Problem statement:
Rewrite the records below with every occurrence of "lower lobe" replaced by "inferior lobe", leaving all other text unchanged.

(Dataset records)
┏━━
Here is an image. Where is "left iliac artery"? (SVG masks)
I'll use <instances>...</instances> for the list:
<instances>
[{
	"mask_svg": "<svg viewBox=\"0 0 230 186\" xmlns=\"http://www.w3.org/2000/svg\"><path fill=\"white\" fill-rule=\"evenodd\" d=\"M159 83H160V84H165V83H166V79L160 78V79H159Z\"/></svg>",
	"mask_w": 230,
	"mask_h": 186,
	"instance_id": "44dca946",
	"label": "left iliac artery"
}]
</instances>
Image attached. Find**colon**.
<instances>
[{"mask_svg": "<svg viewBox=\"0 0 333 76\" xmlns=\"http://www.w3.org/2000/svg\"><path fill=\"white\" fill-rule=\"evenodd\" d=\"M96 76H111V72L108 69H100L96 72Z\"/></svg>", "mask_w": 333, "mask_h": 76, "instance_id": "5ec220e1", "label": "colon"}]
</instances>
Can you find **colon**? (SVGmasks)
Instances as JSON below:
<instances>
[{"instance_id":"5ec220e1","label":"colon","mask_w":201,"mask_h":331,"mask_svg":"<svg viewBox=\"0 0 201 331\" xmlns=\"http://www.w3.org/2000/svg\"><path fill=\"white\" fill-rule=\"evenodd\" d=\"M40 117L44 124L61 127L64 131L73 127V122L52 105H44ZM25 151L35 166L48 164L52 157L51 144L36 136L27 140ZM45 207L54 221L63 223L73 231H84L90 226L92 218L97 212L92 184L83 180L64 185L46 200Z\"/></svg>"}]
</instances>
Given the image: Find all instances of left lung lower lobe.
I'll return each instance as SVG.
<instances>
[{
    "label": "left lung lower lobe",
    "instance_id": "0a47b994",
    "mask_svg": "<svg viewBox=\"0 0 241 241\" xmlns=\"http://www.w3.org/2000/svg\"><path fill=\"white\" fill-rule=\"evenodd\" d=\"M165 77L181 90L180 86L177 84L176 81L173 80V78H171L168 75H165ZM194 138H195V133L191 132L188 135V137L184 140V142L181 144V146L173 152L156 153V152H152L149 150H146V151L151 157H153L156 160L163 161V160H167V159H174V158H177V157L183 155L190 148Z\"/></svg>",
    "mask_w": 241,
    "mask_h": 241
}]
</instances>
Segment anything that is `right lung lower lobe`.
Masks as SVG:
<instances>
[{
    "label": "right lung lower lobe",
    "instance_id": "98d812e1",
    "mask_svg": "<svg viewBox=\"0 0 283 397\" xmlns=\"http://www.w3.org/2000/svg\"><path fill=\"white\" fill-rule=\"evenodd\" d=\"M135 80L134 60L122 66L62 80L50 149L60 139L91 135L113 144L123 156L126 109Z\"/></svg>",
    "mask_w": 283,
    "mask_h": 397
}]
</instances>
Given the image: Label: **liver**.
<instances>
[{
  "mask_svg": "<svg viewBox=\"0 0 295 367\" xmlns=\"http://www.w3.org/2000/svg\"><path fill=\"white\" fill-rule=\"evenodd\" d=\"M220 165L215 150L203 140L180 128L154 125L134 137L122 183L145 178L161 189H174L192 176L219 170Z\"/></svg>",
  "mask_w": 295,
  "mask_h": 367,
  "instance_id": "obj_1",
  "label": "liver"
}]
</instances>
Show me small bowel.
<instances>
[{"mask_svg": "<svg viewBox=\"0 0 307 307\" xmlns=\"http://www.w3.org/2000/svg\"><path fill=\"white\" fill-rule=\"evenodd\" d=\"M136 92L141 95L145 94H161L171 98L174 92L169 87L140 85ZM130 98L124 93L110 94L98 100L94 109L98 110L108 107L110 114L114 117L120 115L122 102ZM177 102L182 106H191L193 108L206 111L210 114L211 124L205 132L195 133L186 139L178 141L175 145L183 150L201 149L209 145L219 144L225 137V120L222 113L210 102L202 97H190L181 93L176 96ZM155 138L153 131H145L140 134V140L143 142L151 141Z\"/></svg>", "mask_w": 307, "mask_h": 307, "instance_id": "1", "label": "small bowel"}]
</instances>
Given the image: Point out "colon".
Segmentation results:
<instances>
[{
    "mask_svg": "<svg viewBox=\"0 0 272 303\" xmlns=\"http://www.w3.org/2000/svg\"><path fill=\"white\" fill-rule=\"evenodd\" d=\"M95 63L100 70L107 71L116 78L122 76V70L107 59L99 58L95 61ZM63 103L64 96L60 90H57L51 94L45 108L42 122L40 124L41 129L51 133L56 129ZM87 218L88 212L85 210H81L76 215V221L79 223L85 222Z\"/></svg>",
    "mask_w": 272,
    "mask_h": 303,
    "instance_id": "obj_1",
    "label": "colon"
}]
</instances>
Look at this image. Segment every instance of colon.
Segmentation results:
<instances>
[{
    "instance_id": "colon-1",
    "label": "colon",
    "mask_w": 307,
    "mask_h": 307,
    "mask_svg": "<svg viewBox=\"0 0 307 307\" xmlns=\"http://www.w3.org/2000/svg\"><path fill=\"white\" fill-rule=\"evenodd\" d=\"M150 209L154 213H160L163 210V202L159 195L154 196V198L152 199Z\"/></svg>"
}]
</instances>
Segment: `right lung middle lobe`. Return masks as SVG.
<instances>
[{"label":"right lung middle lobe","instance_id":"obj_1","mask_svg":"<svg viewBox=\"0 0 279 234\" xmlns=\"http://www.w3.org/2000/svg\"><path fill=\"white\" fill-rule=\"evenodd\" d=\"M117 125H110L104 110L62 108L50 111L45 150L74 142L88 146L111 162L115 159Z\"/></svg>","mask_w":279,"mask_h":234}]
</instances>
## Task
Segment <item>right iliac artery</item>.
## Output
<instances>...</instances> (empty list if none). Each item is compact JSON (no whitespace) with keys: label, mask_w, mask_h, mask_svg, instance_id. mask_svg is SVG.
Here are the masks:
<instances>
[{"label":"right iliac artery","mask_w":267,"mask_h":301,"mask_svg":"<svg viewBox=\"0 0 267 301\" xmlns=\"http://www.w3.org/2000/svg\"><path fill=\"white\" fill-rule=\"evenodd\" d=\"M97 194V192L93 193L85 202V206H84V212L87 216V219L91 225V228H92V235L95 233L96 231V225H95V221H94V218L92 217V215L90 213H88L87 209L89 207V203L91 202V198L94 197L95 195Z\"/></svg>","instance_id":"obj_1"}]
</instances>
┗━━
Reply:
Here is an image. Where is "left iliac artery"? (SVG masks)
I'll use <instances>...</instances> for the list:
<instances>
[{
	"mask_svg": "<svg viewBox=\"0 0 230 186\" xmlns=\"http://www.w3.org/2000/svg\"><path fill=\"white\" fill-rule=\"evenodd\" d=\"M159 83H160V84H165V83H166V79L160 78V79H159Z\"/></svg>",
	"mask_w": 230,
	"mask_h": 186,
	"instance_id": "44dca946",
	"label": "left iliac artery"
}]
</instances>
Image attached. Find**colon**.
<instances>
[{"mask_svg": "<svg viewBox=\"0 0 333 76\" xmlns=\"http://www.w3.org/2000/svg\"><path fill=\"white\" fill-rule=\"evenodd\" d=\"M96 76H111V72L108 69H100L96 72Z\"/></svg>", "mask_w": 333, "mask_h": 76, "instance_id": "5ec220e1", "label": "colon"}]
</instances>
Can you find **colon**? (SVGmasks)
Instances as JSON below:
<instances>
[{"instance_id":"5ec220e1","label":"colon","mask_w":201,"mask_h":331,"mask_svg":"<svg viewBox=\"0 0 201 331\" xmlns=\"http://www.w3.org/2000/svg\"><path fill=\"white\" fill-rule=\"evenodd\" d=\"M40 117L44 124L61 127L64 131L73 127V122L52 105H44ZM25 151L35 166L48 164L52 157L51 144L36 136L27 140ZM45 207L54 221L63 223L73 231H84L90 226L92 218L97 212L92 184L83 180L64 185L46 200Z\"/></svg>"}]
</instances>
Given the image: Find all instances of left lung inferior lobe.
I'll return each instance as SVG.
<instances>
[{
    "label": "left lung inferior lobe",
    "instance_id": "0a47b994",
    "mask_svg": "<svg viewBox=\"0 0 241 241\" xmlns=\"http://www.w3.org/2000/svg\"><path fill=\"white\" fill-rule=\"evenodd\" d=\"M165 77L181 90L180 86L177 84L176 81L173 80V78H171L168 75H165ZM194 138H195V133L191 132L188 135V137L184 140V142L181 144V146L173 152L156 153V152H152L149 150H146V151L151 157H153L156 160L163 161V160H167V159H174V158H177V157L183 155L190 148Z\"/></svg>",
    "mask_w": 241,
    "mask_h": 241
}]
</instances>
Segment anything that is `right lung inferior lobe`.
Masks as SVG:
<instances>
[{
    "label": "right lung inferior lobe",
    "instance_id": "98d812e1",
    "mask_svg": "<svg viewBox=\"0 0 283 397\" xmlns=\"http://www.w3.org/2000/svg\"><path fill=\"white\" fill-rule=\"evenodd\" d=\"M135 80L134 60L122 66L62 80L50 149L60 139L91 135L113 144L123 156L126 109Z\"/></svg>",
    "mask_w": 283,
    "mask_h": 397
}]
</instances>
Given the image: Label: **liver**.
<instances>
[{
  "mask_svg": "<svg viewBox=\"0 0 295 367\" xmlns=\"http://www.w3.org/2000/svg\"><path fill=\"white\" fill-rule=\"evenodd\" d=\"M220 165L215 150L203 140L180 128L154 125L134 137L122 183L145 178L161 189H174L192 176L219 170Z\"/></svg>",
  "mask_w": 295,
  "mask_h": 367,
  "instance_id": "obj_1",
  "label": "liver"
}]
</instances>
Show me small bowel.
<instances>
[{"mask_svg": "<svg viewBox=\"0 0 307 307\" xmlns=\"http://www.w3.org/2000/svg\"><path fill=\"white\" fill-rule=\"evenodd\" d=\"M136 92L141 95L145 94H161L171 98L174 92L169 87L140 85ZM130 98L124 93L110 94L98 100L94 109L98 110L108 107L110 114L114 117L120 115L122 102ZM177 102L182 106H191L193 108L206 111L210 114L211 124L205 132L195 133L186 139L178 141L175 145L183 150L201 149L209 145L219 144L225 137V120L222 113L210 102L202 97H190L181 93L176 96ZM155 138L153 131H145L140 134V140L143 142L151 141Z\"/></svg>", "mask_w": 307, "mask_h": 307, "instance_id": "1", "label": "small bowel"}]
</instances>
Given the image: Point out "colon".
Segmentation results:
<instances>
[{
    "mask_svg": "<svg viewBox=\"0 0 272 303\" xmlns=\"http://www.w3.org/2000/svg\"><path fill=\"white\" fill-rule=\"evenodd\" d=\"M95 63L100 70L107 71L116 78L122 76V70L107 59L99 58L95 61ZM63 103L64 96L60 90H57L51 94L45 108L42 122L40 124L41 129L51 133L56 129ZM87 218L88 212L85 210H81L76 215V221L79 223L85 222Z\"/></svg>",
    "mask_w": 272,
    "mask_h": 303,
    "instance_id": "obj_1",
    "label": "colon"
}]
</instances>
Look at this image. Segment every instance of colon.
Segmentation results:
<instances>
[{
    "instance_id": "colon-1",
    "label": "colon",
    "mask_w": 307,
    "mask_h": 307,
    "mask_svg": "<svg viewBox=\"0 0 307 307\" xmlns=\"http://www.w3.org/2000/svg\"><path fill=\"white\" fill-rule=\"evenodd\" d=\"M150 209L154 213H160L163 210V202L159 195L154 196V198L152 199Z\"/></svg>"
}]
</instances>
Segment: `right lung middle lobe`. Return masks as SVG.
<instances>
[{"label":"right lung middle lobe","instance_id":"obj_1","mask_svg":"<svg viewBox=\"0 0 279 234\" xmlns=\"http://www.w3.org/2000/svg\"><path fill=\"white\" fill-rule=\"evenodd\" d=\"M117 125H110L104 110L62 108L50 111L45 150L74 142L88 146L111 162L115 159Z\"/></svg>","mask_w":279,"mask_h":234}]
</instances>
## Task
Segment <item>right iliac artery</item>.
## Output
<instances>...</instances> (empty list if none). Each item is compact JSON (no whitespace) with keys: label, mask_w, mask_h, mask_svg, instance_id. mask_svg is SVG.
Here are the masks:
<instances>
[{"label":"right iliac artery","mask_w":267,"mask_h":301,"mask_svg":"<svg viewBox=\"0 0 267 301\" xmlns=\"http://www.w3.org/2000/svg\"><path fill=\"white\" fill-rule=\"evenodd\" d=\"M97 194V192L93 193L85 202V206H84V212L87 216V219L91 225V228H92V235L95 233L96 231V225H95V221H94V218L92 217V215L90 213H88L87 209L89 207V203L91 202V198L94 197L95 195Z\"/></svg>","instance_id":"obj_1"}]
</instances>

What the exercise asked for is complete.